» YOUR TASKS:
1. Answer these questions from the text on liability by autonomy level:
(a) Which system is given as the Level 3 example, and in which states?
(b) Who bears primary liability for Level 2 vehicles?
(c) Around what were traditional auto policies designed?
2. Reproduce word for word the part of the text on liability by autonomy level starting with "The multi-party liability" and going on through "into premium pricing.".

[[ EXCERPTED TEXT, beginning ]]

Liability by Autonomy Level

SAE Level System Example Who Bears Primary Liability
Level 2 Tesla FSD, GM Super Cruise, Ford BlueCruise Human driver, fully responsible
Level 3 Mercedes Drive Pilot (CA and NV) Manufacturer (Mercedes) when system is engaged in approved conditions
Level 4 Waymo robotaxi, autonomous freight Commercial operator and/or OEM; no personal auto policy involved
Level 5 Not commercially deployed Fully manufacturer/operator; no human driver liability

The multi-party liability problem becomes real when a crash involves a Level 2 or Level 3 vehicle and multiple potential defendants: the vehicle owner, the fleet operator, the original equipment manufacturer (OEM), and the software provider. Traditional auto policies were designed around a single responsible driver. Adjudicating a claim across four potential defendants using a policy written for one is a process that courts and insurers are still working through. This complexity adds time and legal cost to AV-related claims, which eventually flows into premium pricing.

[[ EXCERPTED TEXT, end ]]
[[ SOURCE INFORMATION, beginning ]]

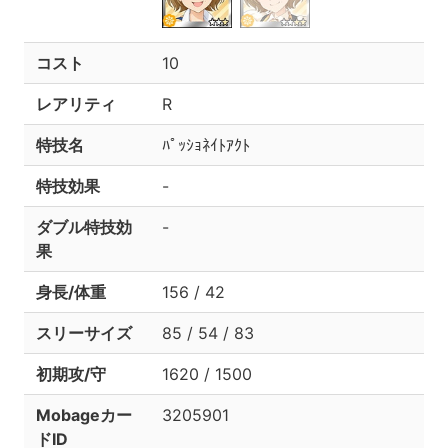
コスト
10
レアリティ
R
特技名
ﾊﾟｯｼｮﾈｲﾄｱｸﾄ
特技効果
-
ダブル特技効
-
果
身長/体重
156 / 42
スリーサイズ
85 / 54 / 83
初期攻/守
1620 / 1500
Mobageカー
3205901
ドID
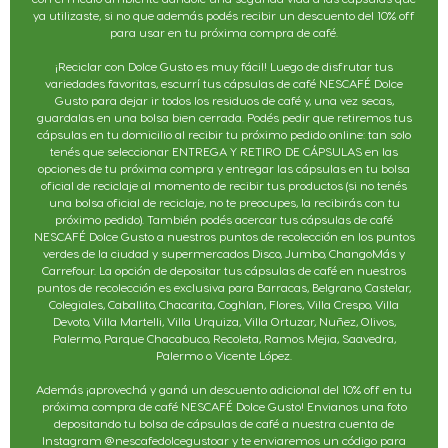
ya utilizaste, si no que además podés recibir un descuento del 10% off
para usar en tu próxima compra de café.
¡Reciclar con Dolce Gusto es muy fácil! Luego de disfrutar tus
variedades favoritas, escurrí tus cápsulas de café NESCAFÉ Dolce
Gusto para dejar ir todos los residuos de café y, una vez secas,
guardalas en una bolsa bien cerrada. Podés pedir que retiremos tus
cápsulas en tu domicilio al recibir tu próximo pedido online: tan solo
tenés que seleccionar ENTREGA Y RETIRO DE CÁPSULAS en las
opciones de tu próxima compra y entregar las cápsulas en tu bolsa
oficial de reciclaje al momento de recibir tus productos (si no tenés
una bolsa oficial de reciclaje, no te preocupes, la recibirás con tu
próximo pedido). También podés acercar tus cápsulas de café
NESCAFÉ Dolce Gusto a nuestros puntos de recolección en los puntos
verdes de la ciudad y supermercados Disco, Jumbo, ChangoMás y
Carrefour. La opción de depositar tus cápsulas de café en nuestros
puntos de recolección es exclusiva para Barracas, Belgrano, Castelar,
Colegiales, Caballito, Chacarita, Coghlan, Flores, Villa Crespo, Villa
Devoto, Villa Martelli, Villa Urquiza, Villa Ortuzar, Nuñez, Olivos,
Palermo, Parque Chacabuco, Recoleta, Ramos Mejia, Saavedra,
Palermo o Vicente López.
Además ¡aprovechá y ganá un descuento adicional del 10% off en tu
próxima compra de café NESCAFÉ Dolce Gusto! Envianos una foto
depositando tu bolsa de cápsulas de café a nuestra cuenta de
Instagram @nescafedolcegustoar y te enviaremos un código para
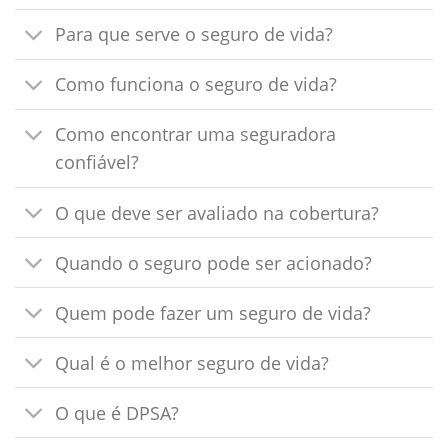
Para que serve o seguro de vida?
Como funciona o seguro de vida?
Como encontrar uma seguradora
confiável?
O que deve ser avaliado na cobertura?
Quando o seguro pode ser acionado?
Quem pode fazer um seguro de vida?
Qual é o melhor seguro de vida?
O que é DPSA?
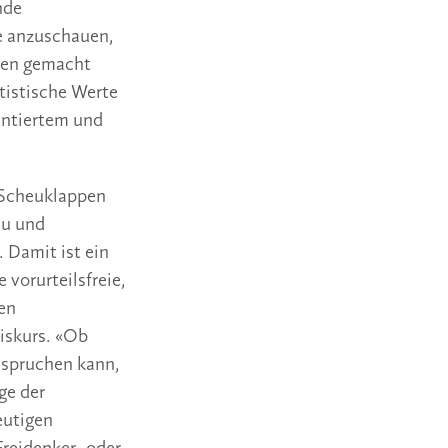
nde
e anzuschauen,
hen gemacht
tistische Werte
entiertem und
e Scheuklappen
au und
 Damit ist ein
 vorurteilsfreie,
en
iskurs. «Ob
nspruchen kann,
ge der
eutigen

[[ SOURCE INFORMATION, end ]]

» RESPONSES BY TASK:
1.
(a) Mercedes Drive Pilot, in CA and NV.
(b) The human driver, who is fully responsible.
(c) A single responsible driver.

2.
The multi-party liability problem becomes real when a crash involves a Level 2 or Level 3 vehicle and multiple potential defendants: the vehicle owner, the fleet operator, the original equipment manufacturer (OEM), and the software provider. Traditional auto policies were designed around a single responsible driver. Adjudicating a claim across four potential defendants using a policy written for one is a process that courts and insurers are still working through. This complexity adds time and legal cost to AV-related claims, which eventually flows into premium pricing.